DATASET EXCERPT: Begin

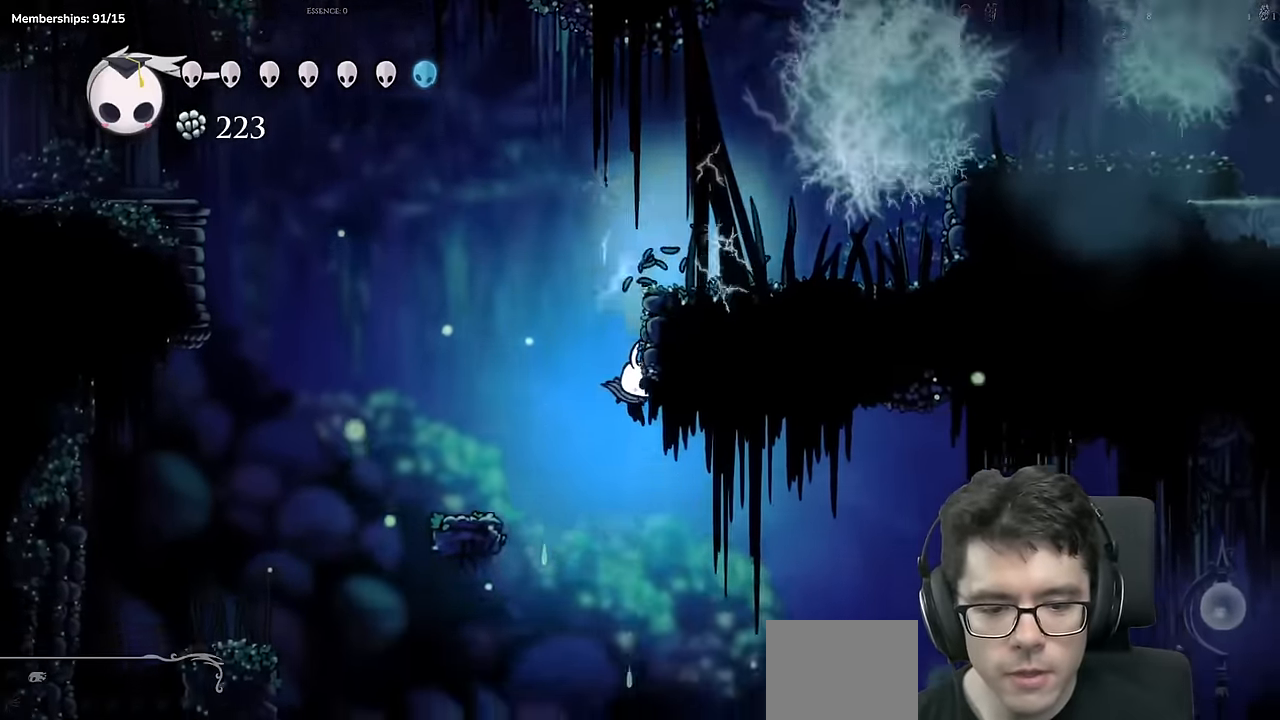
Gameplay with a controller (Xbox layout); each line is a JSON object with the inputs held at the frame after it (dt_ms = milliseconds from this image to that frame). "events" lists button and stick changes between this image and that frame as [ms after this image, input, new state], when the widget could be followed in between. Not read: L3 R3.
{"dt_ms": 500, "buttons": ["A", "DPAD_RIGHT"], "left_stick": "center", "right_stick": "center"}
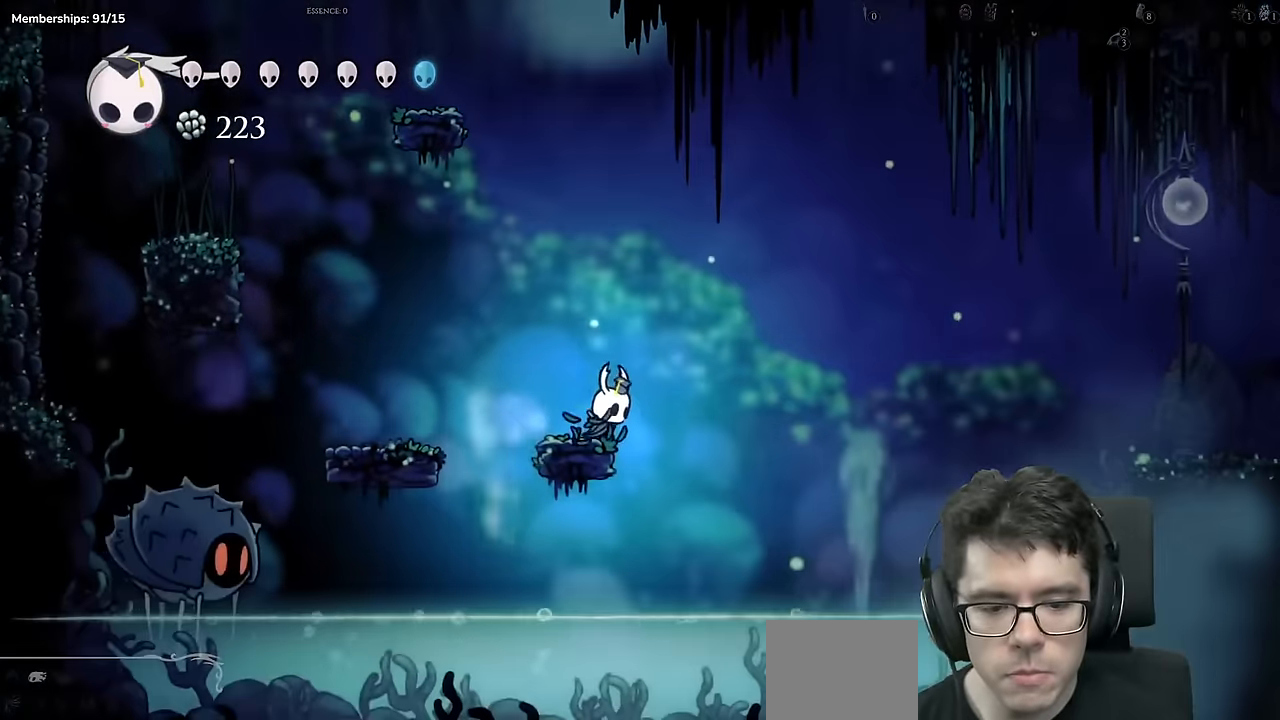
{"dt_ms": 501, "buttons": ["A", "DPAD_RIGHT"], "left_stick": "center", "right_stick": "center", "events": []}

DATASET EXCERPT: End

**TO DO:** Restate all of the material above word for word. Pictures do not belong in it.

**EXERCISE SOLUTION:**
Gameplay with a controller (Xbox layout); each line is a JSON object with the inputs held at the frame after it (dt_ms = milliseconds from this image to that frame). "events" lists button and stick changes between this image and that frame as [ms after this image, input, new state], when the widget could be followed in between. Not read: L3 R3.
{"dt_ms": 500, "buttons": ["A", "DPAD_RIGHT"], "left_stick": "center", "right_stick": "center"}
{"dt_ms": 501, "buttons": ["A", "DPAD_RIGHT"], "left_stick": "center", "right_stick": "center", "events": []}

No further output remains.